Extracted text
-=-=-
Margins in Rectal Cancer Surgery

The goal of rectal cancer surgery is the complete removal of cancer cells from the rectum. A “positive margin” means that some cancer cells remain after surgery. Positive margins for rectal surgery have negative implications for localized cancer recurrence and survival. Cancer Care Ontario’s best practice quality guidelines recommend an overall positive margin rate for rectal surgery of less than 10%

An audit of rectal cancer cases in Ontario in 2007/2008 showed that the positive margin rate for rectal cancer patients was high, at 9%. To address the high positive margin rates, Cancer Care Ontario’s Surgical Oncology Program convened an expert panel on colon and rectal cancer surgery and pathology. In 2008, the panel released the guideline Optimization of Surgical and Pathological Quality Performance in Radical Surgery for Colon and Rectal Cancer: Margins and Lymph Nodes, recommending negative surgical margins for rectal cancer patients. Following its release, the program started a number of quality improvement and knowledge transfer activities, including:

  • annual assessment of the guideline to ensure it is current
  • magnetic resonance imaging (MRI) to be performed in all patients with rectal cancer to identify patients who are likely to have a positive margin when the tumour is removed, and therefore should receive radiation before surgery
  • nominal regional funding incentive to support a colorectal-specific quality initiative in each region
  • development of a provincial Colorectal Cancer Community of Practice with champions from each region
  • audit and feedback of data at the hospital level

Performance has improved since Cancer Care Ontario evidence-based guidelines were released in 2008 recommending negative surgical margins for rectal cancer patients:

  • The margin status for rectal cancer has remained stable for the past 5 years.
-=-=-
Answer these questions from the text on margins in rectal cancer surgery:
(a) What does a "positive margin" mean?
(b) In what year did the expert panel release its guideline?
(c) Which imaging is to be performed in all patients with rectal cancer?
-=-=-
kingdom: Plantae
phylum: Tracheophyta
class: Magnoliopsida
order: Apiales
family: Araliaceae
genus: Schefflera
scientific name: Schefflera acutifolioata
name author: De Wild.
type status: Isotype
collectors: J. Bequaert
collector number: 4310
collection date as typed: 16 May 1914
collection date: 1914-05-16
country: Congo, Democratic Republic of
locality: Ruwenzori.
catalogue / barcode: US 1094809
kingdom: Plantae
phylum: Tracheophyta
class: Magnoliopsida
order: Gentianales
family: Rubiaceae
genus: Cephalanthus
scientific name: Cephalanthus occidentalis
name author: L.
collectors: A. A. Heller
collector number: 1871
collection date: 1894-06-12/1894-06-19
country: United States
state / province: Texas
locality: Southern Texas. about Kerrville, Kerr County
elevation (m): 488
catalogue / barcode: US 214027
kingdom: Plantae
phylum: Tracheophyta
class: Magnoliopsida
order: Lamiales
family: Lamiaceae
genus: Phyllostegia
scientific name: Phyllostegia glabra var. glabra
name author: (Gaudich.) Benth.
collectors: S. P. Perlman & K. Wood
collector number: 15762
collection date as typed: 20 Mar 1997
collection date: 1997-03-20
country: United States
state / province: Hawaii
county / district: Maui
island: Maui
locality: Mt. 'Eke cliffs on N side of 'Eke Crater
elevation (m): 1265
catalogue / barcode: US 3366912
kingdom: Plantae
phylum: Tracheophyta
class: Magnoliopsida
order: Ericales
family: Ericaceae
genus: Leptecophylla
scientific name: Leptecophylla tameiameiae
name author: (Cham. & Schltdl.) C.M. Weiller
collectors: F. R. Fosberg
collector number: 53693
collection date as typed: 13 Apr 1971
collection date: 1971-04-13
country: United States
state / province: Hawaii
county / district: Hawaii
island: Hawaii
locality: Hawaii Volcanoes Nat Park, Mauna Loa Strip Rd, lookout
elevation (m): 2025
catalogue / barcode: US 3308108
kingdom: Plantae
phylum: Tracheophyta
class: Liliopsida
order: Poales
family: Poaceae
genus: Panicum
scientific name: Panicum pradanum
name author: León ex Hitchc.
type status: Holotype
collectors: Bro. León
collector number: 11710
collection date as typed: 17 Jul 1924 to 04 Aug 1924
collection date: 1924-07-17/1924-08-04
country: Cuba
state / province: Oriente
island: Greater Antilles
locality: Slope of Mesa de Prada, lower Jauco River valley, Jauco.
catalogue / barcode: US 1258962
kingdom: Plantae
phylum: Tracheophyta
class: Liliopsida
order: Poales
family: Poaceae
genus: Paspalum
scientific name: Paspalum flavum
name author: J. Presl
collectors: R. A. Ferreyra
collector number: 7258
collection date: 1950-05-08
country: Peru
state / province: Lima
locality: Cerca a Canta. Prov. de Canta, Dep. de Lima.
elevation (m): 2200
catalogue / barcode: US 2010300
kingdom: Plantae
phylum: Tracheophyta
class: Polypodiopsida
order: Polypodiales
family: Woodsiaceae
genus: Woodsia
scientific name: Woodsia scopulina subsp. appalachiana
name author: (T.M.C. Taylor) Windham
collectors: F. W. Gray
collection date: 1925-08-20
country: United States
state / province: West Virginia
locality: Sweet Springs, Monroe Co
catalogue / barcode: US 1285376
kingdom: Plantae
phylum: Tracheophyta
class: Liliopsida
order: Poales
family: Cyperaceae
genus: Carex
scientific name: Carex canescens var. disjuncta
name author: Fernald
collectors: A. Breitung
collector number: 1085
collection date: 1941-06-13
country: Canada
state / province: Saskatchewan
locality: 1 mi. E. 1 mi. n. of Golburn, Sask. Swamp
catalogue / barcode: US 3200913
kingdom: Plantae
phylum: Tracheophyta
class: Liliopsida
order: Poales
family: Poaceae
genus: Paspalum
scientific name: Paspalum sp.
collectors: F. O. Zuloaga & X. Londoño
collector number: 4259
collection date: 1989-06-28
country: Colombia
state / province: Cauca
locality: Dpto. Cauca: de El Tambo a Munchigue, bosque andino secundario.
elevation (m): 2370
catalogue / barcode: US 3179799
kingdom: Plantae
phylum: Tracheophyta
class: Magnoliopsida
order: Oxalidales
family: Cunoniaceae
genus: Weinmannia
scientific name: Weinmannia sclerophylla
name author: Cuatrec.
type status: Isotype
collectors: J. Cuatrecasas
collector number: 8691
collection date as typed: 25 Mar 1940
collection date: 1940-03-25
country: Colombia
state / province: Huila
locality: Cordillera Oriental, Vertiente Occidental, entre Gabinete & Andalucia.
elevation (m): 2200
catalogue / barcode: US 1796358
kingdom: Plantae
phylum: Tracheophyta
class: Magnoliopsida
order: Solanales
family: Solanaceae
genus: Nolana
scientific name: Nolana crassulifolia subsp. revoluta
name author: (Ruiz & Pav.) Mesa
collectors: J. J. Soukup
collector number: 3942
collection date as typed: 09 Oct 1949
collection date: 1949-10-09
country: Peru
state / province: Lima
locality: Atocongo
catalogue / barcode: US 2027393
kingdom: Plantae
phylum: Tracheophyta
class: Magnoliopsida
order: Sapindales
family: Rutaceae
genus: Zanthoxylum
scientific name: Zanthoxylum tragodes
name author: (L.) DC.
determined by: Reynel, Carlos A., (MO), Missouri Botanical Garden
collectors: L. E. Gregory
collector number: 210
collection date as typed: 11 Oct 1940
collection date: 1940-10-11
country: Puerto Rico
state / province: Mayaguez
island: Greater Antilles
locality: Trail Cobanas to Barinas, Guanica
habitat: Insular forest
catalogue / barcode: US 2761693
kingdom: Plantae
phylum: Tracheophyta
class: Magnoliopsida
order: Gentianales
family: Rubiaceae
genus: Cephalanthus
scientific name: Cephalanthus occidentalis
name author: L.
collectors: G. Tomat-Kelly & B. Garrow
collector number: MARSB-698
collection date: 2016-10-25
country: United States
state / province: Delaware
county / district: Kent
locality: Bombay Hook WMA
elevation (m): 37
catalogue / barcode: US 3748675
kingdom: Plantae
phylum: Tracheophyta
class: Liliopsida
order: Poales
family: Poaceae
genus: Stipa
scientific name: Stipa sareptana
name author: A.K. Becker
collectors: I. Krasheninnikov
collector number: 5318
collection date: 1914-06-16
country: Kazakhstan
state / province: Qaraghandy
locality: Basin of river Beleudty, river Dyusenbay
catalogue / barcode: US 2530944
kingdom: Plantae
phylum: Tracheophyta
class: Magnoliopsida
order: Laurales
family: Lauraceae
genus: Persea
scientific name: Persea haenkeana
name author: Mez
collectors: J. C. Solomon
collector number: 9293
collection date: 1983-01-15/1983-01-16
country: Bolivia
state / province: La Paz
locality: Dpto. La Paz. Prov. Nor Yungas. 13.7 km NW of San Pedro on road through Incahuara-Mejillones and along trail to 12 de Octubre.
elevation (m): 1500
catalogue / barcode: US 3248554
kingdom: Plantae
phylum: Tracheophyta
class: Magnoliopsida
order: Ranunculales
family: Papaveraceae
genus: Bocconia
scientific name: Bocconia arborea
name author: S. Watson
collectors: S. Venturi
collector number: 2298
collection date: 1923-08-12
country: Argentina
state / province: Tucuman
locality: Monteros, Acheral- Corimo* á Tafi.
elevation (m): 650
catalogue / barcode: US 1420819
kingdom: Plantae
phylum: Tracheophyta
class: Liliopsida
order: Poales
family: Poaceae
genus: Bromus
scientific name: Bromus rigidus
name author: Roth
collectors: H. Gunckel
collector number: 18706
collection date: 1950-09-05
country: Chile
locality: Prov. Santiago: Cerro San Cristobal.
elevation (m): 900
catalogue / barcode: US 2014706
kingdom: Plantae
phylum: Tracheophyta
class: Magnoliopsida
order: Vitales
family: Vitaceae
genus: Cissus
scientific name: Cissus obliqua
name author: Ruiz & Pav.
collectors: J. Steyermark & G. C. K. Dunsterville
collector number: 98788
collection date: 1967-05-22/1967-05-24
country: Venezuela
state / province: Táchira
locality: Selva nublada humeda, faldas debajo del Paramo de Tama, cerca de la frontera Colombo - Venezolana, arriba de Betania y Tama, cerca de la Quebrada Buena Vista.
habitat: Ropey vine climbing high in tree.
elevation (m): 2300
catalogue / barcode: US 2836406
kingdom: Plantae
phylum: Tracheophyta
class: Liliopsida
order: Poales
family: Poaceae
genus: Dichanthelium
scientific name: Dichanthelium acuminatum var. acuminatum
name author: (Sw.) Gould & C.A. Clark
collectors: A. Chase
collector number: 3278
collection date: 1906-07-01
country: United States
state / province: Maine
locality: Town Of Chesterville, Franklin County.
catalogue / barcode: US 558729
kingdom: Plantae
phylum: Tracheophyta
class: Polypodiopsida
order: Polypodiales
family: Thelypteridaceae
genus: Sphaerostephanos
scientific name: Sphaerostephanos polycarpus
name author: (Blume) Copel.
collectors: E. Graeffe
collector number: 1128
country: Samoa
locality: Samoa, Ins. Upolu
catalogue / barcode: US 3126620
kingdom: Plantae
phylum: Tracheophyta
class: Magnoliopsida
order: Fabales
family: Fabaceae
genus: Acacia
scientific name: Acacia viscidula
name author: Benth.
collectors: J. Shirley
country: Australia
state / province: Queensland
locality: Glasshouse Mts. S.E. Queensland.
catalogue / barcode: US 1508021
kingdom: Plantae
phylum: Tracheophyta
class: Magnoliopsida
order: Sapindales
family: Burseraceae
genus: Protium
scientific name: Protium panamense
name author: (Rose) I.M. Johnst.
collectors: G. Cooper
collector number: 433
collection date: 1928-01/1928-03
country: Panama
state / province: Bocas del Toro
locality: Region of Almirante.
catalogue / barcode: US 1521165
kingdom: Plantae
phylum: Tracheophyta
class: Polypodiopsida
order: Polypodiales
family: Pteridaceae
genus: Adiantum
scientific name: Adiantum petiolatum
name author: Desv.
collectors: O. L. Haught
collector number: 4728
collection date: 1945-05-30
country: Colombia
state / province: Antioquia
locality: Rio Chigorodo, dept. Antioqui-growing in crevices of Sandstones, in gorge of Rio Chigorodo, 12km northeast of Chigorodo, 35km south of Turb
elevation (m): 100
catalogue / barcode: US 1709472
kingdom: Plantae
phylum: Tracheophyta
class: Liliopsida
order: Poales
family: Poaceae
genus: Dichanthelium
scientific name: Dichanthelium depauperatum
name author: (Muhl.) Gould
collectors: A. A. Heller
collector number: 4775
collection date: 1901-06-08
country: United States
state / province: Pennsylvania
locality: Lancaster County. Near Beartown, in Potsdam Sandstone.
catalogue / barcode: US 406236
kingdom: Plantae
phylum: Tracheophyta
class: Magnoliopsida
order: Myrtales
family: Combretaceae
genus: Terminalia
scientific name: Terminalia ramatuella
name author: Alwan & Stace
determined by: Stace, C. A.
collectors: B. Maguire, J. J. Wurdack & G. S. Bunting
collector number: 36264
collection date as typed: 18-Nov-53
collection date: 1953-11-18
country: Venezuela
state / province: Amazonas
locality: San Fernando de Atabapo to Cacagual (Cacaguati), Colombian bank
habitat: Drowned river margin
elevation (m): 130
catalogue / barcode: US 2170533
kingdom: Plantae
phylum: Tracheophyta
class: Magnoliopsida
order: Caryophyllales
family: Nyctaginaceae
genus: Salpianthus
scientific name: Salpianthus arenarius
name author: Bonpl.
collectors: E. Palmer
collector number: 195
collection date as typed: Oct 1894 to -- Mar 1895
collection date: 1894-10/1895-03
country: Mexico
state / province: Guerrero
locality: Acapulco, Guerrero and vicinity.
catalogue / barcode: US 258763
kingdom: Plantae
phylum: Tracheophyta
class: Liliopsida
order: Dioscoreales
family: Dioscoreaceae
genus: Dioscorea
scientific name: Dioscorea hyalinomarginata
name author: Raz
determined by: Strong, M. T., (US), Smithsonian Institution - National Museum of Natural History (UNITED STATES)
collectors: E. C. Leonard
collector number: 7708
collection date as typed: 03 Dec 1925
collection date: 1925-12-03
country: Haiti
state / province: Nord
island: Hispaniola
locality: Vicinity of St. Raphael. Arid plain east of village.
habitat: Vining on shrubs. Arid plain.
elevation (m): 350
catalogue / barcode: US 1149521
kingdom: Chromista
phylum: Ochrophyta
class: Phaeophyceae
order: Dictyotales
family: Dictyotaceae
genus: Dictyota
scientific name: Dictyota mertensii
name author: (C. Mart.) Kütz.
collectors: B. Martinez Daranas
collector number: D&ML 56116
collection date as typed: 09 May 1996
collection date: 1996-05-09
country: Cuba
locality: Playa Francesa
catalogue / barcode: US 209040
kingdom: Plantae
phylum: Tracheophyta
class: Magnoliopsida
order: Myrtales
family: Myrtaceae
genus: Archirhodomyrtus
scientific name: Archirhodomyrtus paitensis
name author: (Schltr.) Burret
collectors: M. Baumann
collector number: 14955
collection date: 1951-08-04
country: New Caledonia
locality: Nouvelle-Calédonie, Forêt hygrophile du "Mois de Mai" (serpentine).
-=-=-
Result of this exercise
(a) Some cancer cells remain after surgery.
(b) 2008.
(c) Magnetic resonance imaging (MRI).